When the result was announced, I was in the Phoenix Bar in Cork in Ireland (a bit like 'where were you when you heard that Kennedy had been shot?') and found myself on the receiving end of merciless scorn from the rather left-wing republican clientele there, absolutely incapable of defending the indefensible.

The text of this song is a reworking of a song from 1707 about the Treaty of Union to which I added the tune.


Historical Footnote

Recorded at Robin Morton's Temple Studios near Edinburgh.

celtic knotwork

This was the first album I had recorded in Scotland. For some reason, it seemed to strike a chord with people and it is the most succesful recording I have made in terms of acclaim and sales.

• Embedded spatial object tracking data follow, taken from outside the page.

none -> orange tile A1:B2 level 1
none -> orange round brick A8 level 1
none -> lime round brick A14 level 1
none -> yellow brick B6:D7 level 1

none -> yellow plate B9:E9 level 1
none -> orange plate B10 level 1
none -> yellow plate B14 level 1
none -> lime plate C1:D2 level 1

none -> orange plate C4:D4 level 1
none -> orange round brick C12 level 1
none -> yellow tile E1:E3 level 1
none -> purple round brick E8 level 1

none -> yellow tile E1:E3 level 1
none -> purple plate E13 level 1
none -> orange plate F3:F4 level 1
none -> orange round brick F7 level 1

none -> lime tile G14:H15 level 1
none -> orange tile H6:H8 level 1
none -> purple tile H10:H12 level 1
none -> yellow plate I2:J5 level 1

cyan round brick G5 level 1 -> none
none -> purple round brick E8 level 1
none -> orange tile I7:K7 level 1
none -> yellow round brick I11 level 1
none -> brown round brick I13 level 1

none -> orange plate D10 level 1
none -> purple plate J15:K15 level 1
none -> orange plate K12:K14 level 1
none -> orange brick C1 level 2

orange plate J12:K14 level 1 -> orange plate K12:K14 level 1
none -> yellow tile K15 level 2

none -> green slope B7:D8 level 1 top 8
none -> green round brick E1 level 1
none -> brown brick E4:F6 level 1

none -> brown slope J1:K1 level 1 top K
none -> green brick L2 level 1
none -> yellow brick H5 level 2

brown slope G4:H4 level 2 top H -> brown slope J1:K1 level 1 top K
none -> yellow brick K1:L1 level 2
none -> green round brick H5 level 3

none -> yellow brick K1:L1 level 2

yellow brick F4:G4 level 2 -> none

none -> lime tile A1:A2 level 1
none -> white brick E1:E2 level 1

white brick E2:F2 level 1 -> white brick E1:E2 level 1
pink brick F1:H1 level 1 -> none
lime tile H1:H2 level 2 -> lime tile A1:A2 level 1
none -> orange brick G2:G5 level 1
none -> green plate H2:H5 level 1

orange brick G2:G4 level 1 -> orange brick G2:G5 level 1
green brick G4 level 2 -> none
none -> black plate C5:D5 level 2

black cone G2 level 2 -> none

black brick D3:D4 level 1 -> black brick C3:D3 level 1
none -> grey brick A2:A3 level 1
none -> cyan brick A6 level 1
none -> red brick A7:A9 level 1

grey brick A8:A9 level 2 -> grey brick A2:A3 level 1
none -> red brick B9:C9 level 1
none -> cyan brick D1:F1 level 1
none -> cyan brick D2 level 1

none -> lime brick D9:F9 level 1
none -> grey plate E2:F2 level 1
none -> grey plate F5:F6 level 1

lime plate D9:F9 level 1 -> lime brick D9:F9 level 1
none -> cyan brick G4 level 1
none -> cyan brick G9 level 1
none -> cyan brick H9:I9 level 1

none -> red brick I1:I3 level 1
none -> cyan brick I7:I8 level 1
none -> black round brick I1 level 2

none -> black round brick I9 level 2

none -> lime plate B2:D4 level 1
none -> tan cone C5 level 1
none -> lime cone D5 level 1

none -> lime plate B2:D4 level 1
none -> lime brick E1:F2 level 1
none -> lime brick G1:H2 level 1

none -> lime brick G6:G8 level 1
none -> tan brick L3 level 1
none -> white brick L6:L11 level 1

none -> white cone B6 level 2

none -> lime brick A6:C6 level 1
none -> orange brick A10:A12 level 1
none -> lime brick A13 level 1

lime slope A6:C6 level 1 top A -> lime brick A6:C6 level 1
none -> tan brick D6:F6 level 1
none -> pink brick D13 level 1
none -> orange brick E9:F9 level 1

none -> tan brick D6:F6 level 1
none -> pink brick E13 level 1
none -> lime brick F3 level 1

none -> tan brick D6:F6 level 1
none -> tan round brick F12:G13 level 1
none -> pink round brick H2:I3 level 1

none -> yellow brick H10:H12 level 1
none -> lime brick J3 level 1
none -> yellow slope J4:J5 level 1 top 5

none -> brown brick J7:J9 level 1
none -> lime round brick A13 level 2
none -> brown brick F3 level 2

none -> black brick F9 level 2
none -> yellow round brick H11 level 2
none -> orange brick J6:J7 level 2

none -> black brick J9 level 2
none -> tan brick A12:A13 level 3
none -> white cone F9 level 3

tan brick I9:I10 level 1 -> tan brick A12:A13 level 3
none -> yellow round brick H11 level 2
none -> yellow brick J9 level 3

It was Melody Maker's Album of the Year in 1981 and in 1989 it was voted in the Critics' Poll, and more important to me, the Readers' Poll, in Folk Roots as Album of the Decade. I have had hundreds of reviews, good and bad, and I pay little attention to them. But when the actual people you're playing to confer an honour like that upon you, you shed the odd tear of thanks that you've been privileged to be able to do something which means something to them.

Why they voted it such was a complete mystery to me then and still is today. As a friend of mine says, "Never ask one of the actors what they thought of the play".

celtic knotwork

After leaving Five Hand Reel at the end of 78 my life appeared to disintegrate. I had had bouts of depression and mental illness on and off for several years and ended up having a total breakdown in 79 - the years of excessive consumption of alcohol etc and unhealthy living, which at that time were all an inevitable part of life on the road, had finally caught up. I spent the next 2 years trying to get some solo gigs again but for most of these 2 years I did very little but work on getting back to health, apart from the odd short tour in Europe, including the making of the Folk Friends 2 album.

I was still under contract to make another album for Topic and by spring of 1980 finally felt well enough to tackle it.

celtic knotwork

A bit of background to the making of this album.

Just before my breakdown, May 79, the Conservatives under Margaret Thatcher had won the General Election with a majority in England but a minority in Scotland and Wales and we were saddled with the most extreme Rightwing Government of my lifetime. We had just had the Devolution Referendum debacle and people in Scotland, particularly on the Left, were reeling under the economic consequences of the Thatcher strategy for solving inflation by crashing the economy and creating mass unemployment.

What seemed to be required was to openly stand up and be counted. Although all my solo albums prior to this had included songs which reflected my political ideas, they had been more as chronicler than as protagonist. It was quite clearly time to stop reporting and start participating.